It's a bit weird, since the line is Hamlet contemplating whether to live or not, and Arnold's Hamlet chooses not to live. Then again, it plays well into the, "it sounds cool but doesn't make any sense if you think about it."
It just dawned on me, if they wanted, they could make a 2nd last action hero movie. The actor who plays Danny is still alive in his 40s, Annie is still alive, the ticket hasn't been destroyed. Maybe Danny became a scriptwriter, gave Jack Slater a happy life, goes into Jack Slater 15 for one more adventure and Jack Recognises him, that would be an emotional moment.
And, with the new age-retarding digital technology available, who can say how wondrously lachrymal such a reunion could be made to be? A commendably clever concept, and one deserving to come to the notice of an ambitious filmmaker (such as I once dreamt of becoming). 😎
They probably have to explain some of the biggest plot holes of this movie then. Like if Death is still in the real world. Anyone noticed that too? Like we never see if Death got transported back to the movie world.

> _Dataset content_

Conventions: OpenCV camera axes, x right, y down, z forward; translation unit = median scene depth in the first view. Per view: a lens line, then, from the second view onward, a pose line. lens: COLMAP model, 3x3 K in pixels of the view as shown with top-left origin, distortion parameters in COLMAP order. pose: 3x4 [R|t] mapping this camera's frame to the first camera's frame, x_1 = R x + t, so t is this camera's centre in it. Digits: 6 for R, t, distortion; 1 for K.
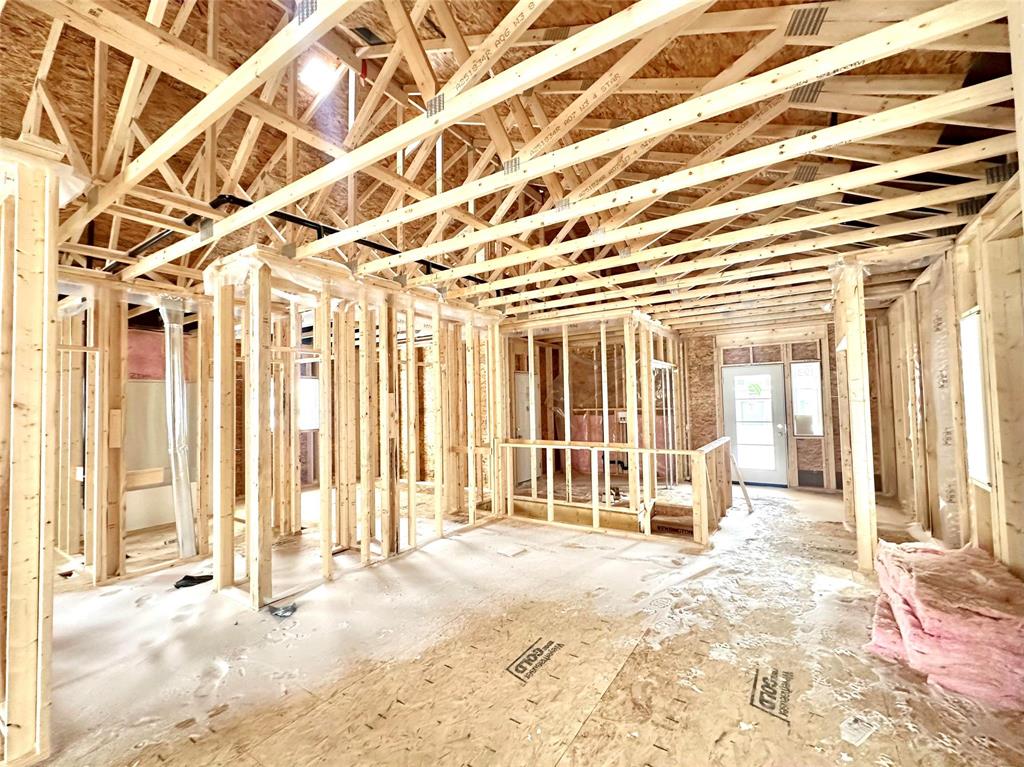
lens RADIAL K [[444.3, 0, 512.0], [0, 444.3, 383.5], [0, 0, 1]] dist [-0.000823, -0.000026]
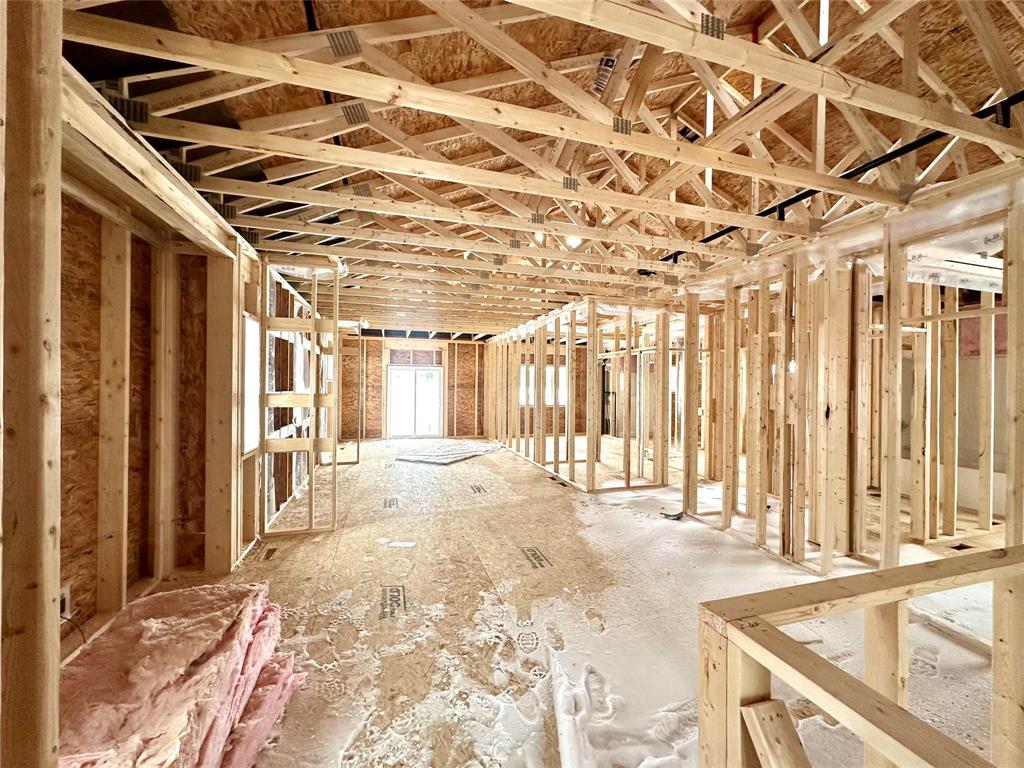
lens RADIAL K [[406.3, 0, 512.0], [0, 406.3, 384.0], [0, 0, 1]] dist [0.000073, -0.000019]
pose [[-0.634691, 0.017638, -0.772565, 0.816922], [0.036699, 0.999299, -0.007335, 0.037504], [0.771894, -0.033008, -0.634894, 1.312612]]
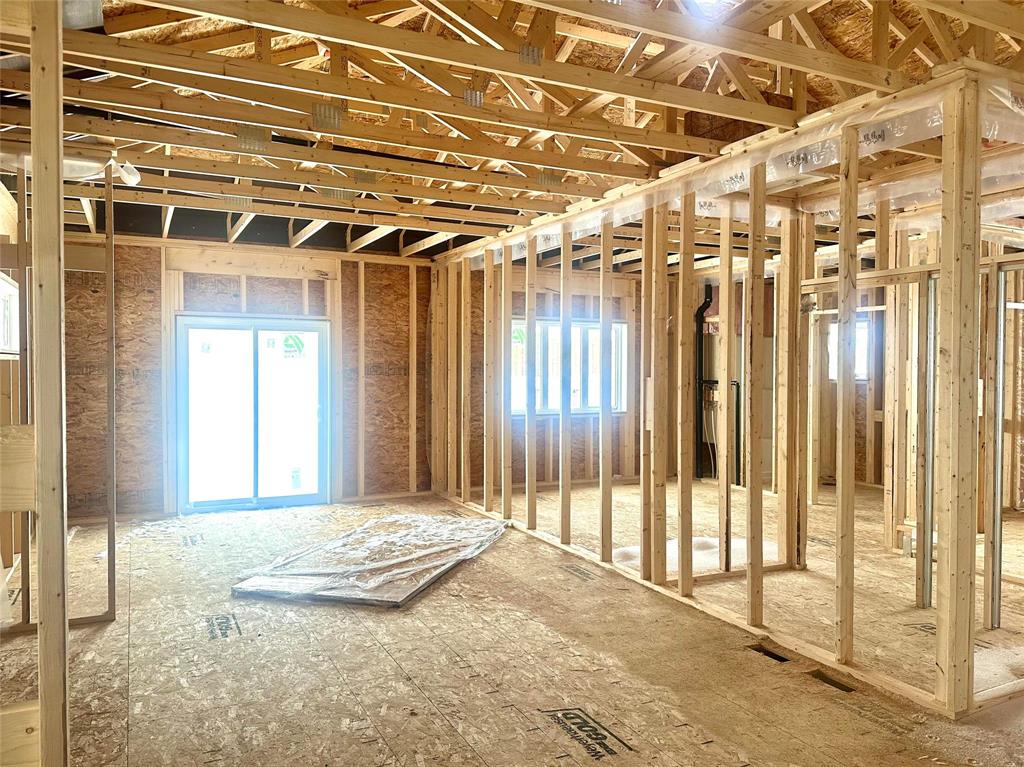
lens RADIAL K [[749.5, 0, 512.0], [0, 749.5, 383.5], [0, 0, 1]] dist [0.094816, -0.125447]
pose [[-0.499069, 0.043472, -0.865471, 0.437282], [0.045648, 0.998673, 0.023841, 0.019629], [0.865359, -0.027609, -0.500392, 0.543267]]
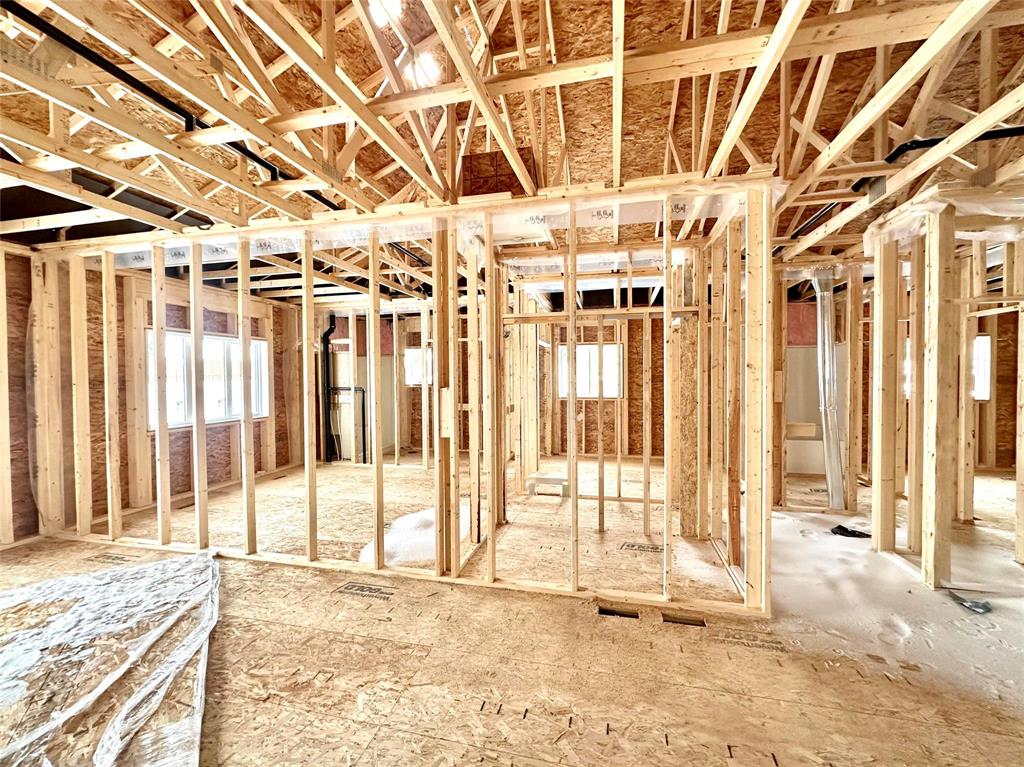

> _Your task_
Please list every person or character named in the comments about the movie. You won't need the records for this.

> _Written reply_
Hamlet, Arnold, Danny, Annie, Jack Slater, Death